### Problem details
Please reproduce the passage on object detection word for word, starting at "This is where" and ending at "the same class.".

>> start Excerpt to read

We can use that information to draw the bounding box 
on top of our image to give us an idea of what the model found. 
To train such a model, 
we need to provide the training process with ground- truth bounding boxes and 
labels for each object of interest in a set of training and test images. 
From here, information about the regions can be combined or 
the window with the highest confidence can be selected to determine where the objects 
appear in the image. 
From there, we looked at how we can evaluate object detection models. 
To begin, we would graft the recall versus precision for 
each label as we moved the classification threshold from 0 to 1. 
At each threshold value, we can calculate a precision and 
recall score from the validation or test set. 
We then estimate the area under the precision-recall curve by averaging 11 
different points. 
To determine if a bounding box is considered good enough, we would compare 
it to the ground-truth bounding box and calculate the intersection over union. 
This is where we first find the area of overlap between the two boxes and 
then divide that value by the area encompassed by both boxes. 
If this IoU value is above some threshold, normally 0.5, 
we would say that the bounding box is a true positive for that particular object. 
This is, of course, assuming that the predicted bounding box and 
ground-truth box are of the same class. 
The mean Average Precision is a common metric used for 
measuring the performance of an object detection model. 
One way to compute the mAP score is to calculate the average precision for each 
class at a given IoU threshold, like 0.5, and then find the mean of those scores. 
Some newer papers and competitions rely on finding the mean of the average 
precision scores for all classes across a range of IoU thresholds. 
This helps to give higher scores to models that are more precise with their bounding 
box placement. 
We then looked at a number of popular object detection models. 
The first was a region-based convolutional neural network. 
Here, a region proposal algorithm identified areas of interest that were 
sent to a convolutional neural network and classifier. 
This information was also sent to a regression model that updated the location 
and shape of the regions to create better bounding boxes. 
Next, we examined Fast R-CNN that built upon the ideas from R-CNN. 
Here, the region proposal happens in parallel with the convolutional stages 
of the model.

>> end Excerpt to read
>> start Dataset extract

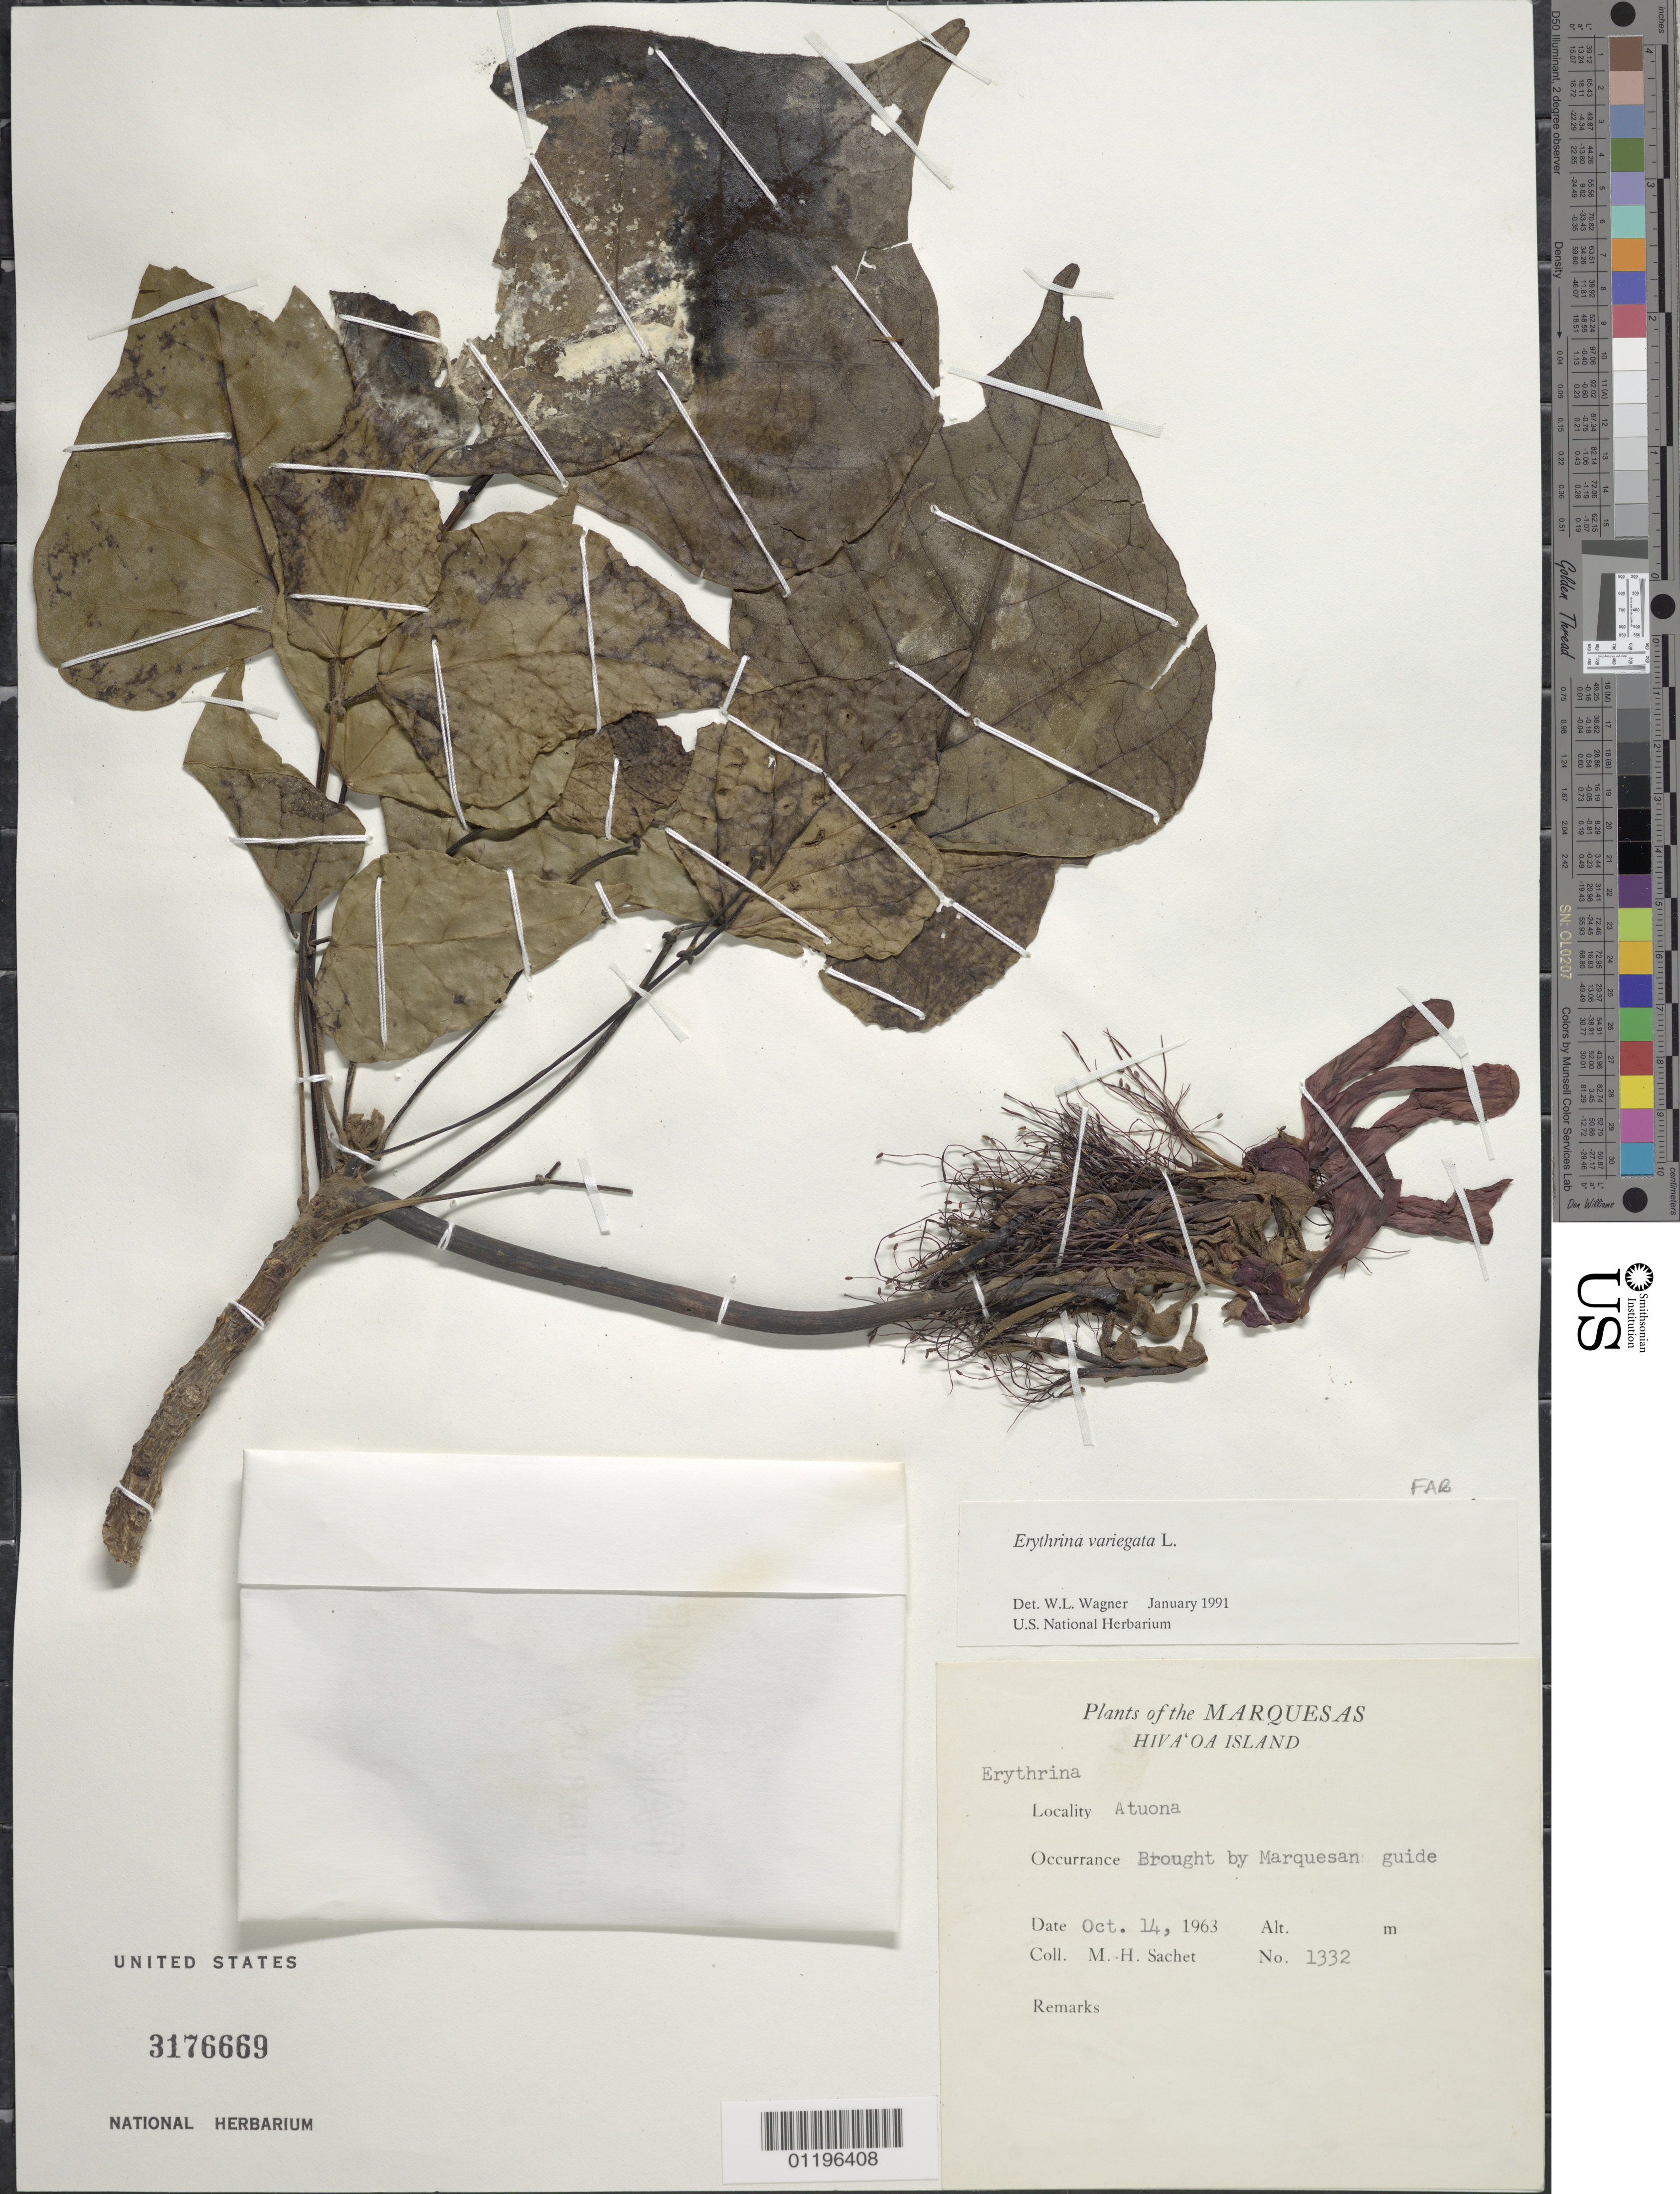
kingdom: Plantae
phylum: Tracheophyta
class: Magnoliopsida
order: Fabales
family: Fabaceae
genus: Erythrina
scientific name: Erythrina variegata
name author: L.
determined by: Wagner, W. L., (BOT), Smithsonian Institution - National Museum of Natural History (UNITED STATES)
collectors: M.-H. Sachet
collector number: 1332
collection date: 1963-10-14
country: French Polynesia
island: Hiva Oa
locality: Atuona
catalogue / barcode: US 3176669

>> end Dataset extract

### Task result
This is where we first find the area of overlap between the two boxes and 
then divide that value by the area encompassed by both boxes. 
If this IoU value is above some threshold, normally 0.5, 
we would say that the bounding box is a true positive for that particular object. 
This is, of course, assuming that the predicted bounding box and 
ground-truth box are of the same class.